Last night, I was among many deserving honorees at the Luminarts Fellowship Award Ceremony.  The Luminarts Cultural Foundation is part of the Union League of Chicago. Founded in 1879, the club upholds the sacred obligations of citizenship, promotes efficiency and honesty in government, and supports cultural institutions. Luckily for Chicago’s bohemian artists, the Union League either sees us as a part of Chicago’s cultural institution, or else they see poetry and wind instruments as a sacred obligation of citizenship. I hope it’s the latter.

Wednesday evening honored creative writing as well as jazz composition and arrangement. There were three different divisions: high school, college, and young adult (which in this case, meant under 30 years of age). High school students Lucas Hsiung and Ariel Miller shared the first place prize for prose and Stephanie Nahhas won first place in poetry in the high school division.  What a way to kick off a literary career!

The College prose and poetry prizes were taken home by Megan Kirby and Corinne White, respectively. By the time these two got up to read it had become clear that the microphone would not behave for any reader. How frustrating! When I read I am so nervous! Both women managed to remain unflustered by this minor annoyance and read beautifully. Around them the attendees chattered and nibbled on olive and eggplant skewers and edamame and sprout salads.

union library

In between each division reading, guests were delighted by the winning jazz pieces.
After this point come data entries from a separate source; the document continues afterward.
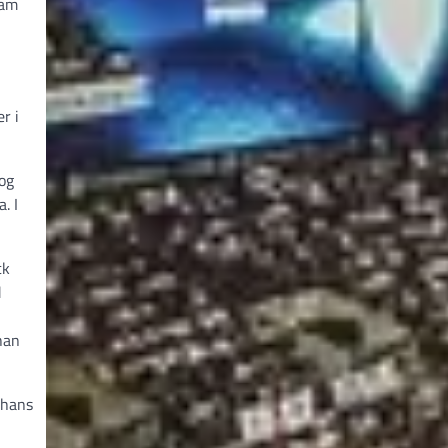
ham
r i
 og
. I
ck
d
han
 hans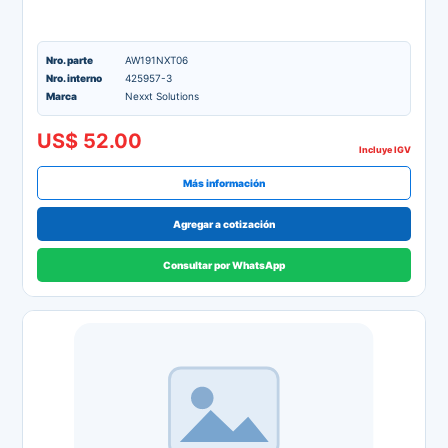
Nro. parte
AW191NXT06
Nro. interno
425957-3
Marca
Nexxt Solutions
US$ 52.00
Incluye IGV
Más información
Agregar a cotización
Consultar por WhatsApp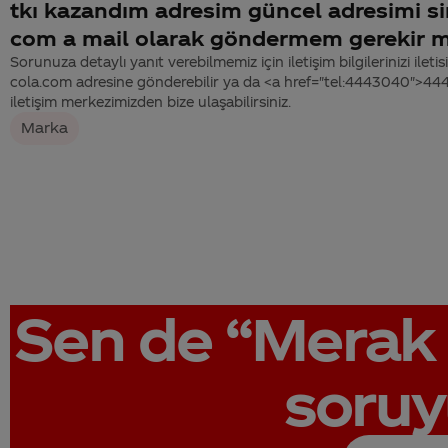
tkı kazandım adresim güncel adresimi si
com a mail olarak göndermem gerekir m
Sorunuza detaylı yanıt verebilmemiz için iletişim bilgilerinizi ile
cola.com adresine gönderebilir ya da <a href="tel:4443040">4
iletişim merkezimizden bize ulaşabilirsiniz.
Marka
Sen de
“Merak 
soruy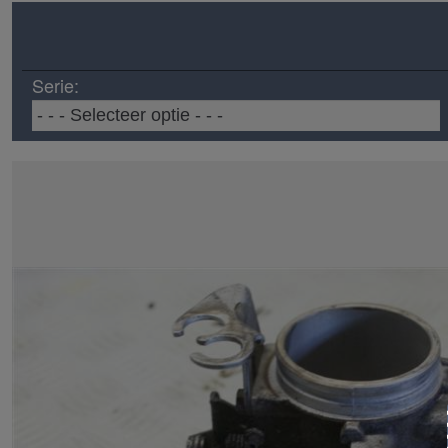
Serie:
I would have a terrible time deciding between composition pieces, they all sounded beautiful but I have no way of distinguishing between the song about Dorothy Parker and the tune about flowers.
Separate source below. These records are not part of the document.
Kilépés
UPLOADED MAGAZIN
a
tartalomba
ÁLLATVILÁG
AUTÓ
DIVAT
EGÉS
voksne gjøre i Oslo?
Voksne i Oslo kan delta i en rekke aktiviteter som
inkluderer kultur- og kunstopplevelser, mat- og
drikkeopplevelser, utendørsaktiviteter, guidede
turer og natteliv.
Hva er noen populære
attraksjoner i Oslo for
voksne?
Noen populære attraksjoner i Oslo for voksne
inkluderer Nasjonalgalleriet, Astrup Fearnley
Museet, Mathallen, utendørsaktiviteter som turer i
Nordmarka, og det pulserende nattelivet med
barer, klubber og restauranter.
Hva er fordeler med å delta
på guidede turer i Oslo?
In the young adult division, my friend and fellow Roosevelt Alum, Heather Cox, was honored with first place prize in poetry.  I put a link in so you can read an interview of hers and see a picture of her, and yes, she is exactly that happy all the time. Heather completely captivated the room with her poem “Brother.”  (NOTE TO SELF: thank the people who asked you to read and lavished you with miniature food delicacies and award money–it let’s you get used to the mic and helps the audience get used to and love you) . I am proud to know her.  The first place in prose, the category which I also entered, went home with Heather Michaels. Her story was about high school friends with heavy hearts and was clearly well written.
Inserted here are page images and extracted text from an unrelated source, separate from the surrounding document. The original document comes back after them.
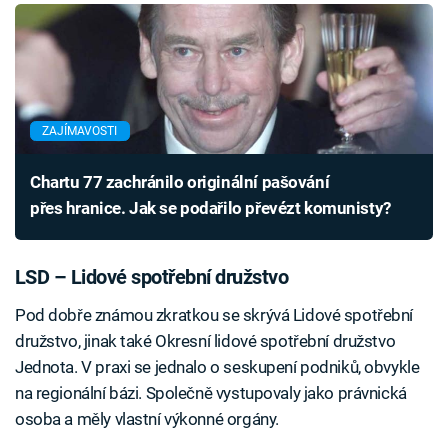
ZAJÍMAVOSTI
Chartu 77 zachránilo originální pašování
přes hranice. Jak se podařilo převézt komunisty?
LSD – Lidové spotřební družstvo
Pod dobře známou zkratkou se skrývá Lidové spotřební
družstvo, jinak také Okresní lidové spotřební družstvo
Jednota. V praxi se jednalo o seskupení podniků, obvykle
na regionální bázi. Společně vystupovaly jako právnická
osoba a měly vlastní výkonné orgány.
Me fan mobbing Heather Cox after her reading!

Me fan mobbing Heather Cox after her reading!

I was awarded third place for my essay “Cursive with a Character Count: an essay in tweets.”  When a piece I write is accepted or honored, I always feel a pang of regret, like the piece has finally flown the coop and I can’t hold it and shape it anymore. I am proud of this piece because it is a strange essay and essays are often forgotten in the lacy prose of stories. I am proud that a strange creature like an essay in 140 character phrases could make it to the final rounds of a prose award ceremony.

Congratulations to all and a big Thank You to the Union League of Chicago and the Luminarts Cultural Foundation.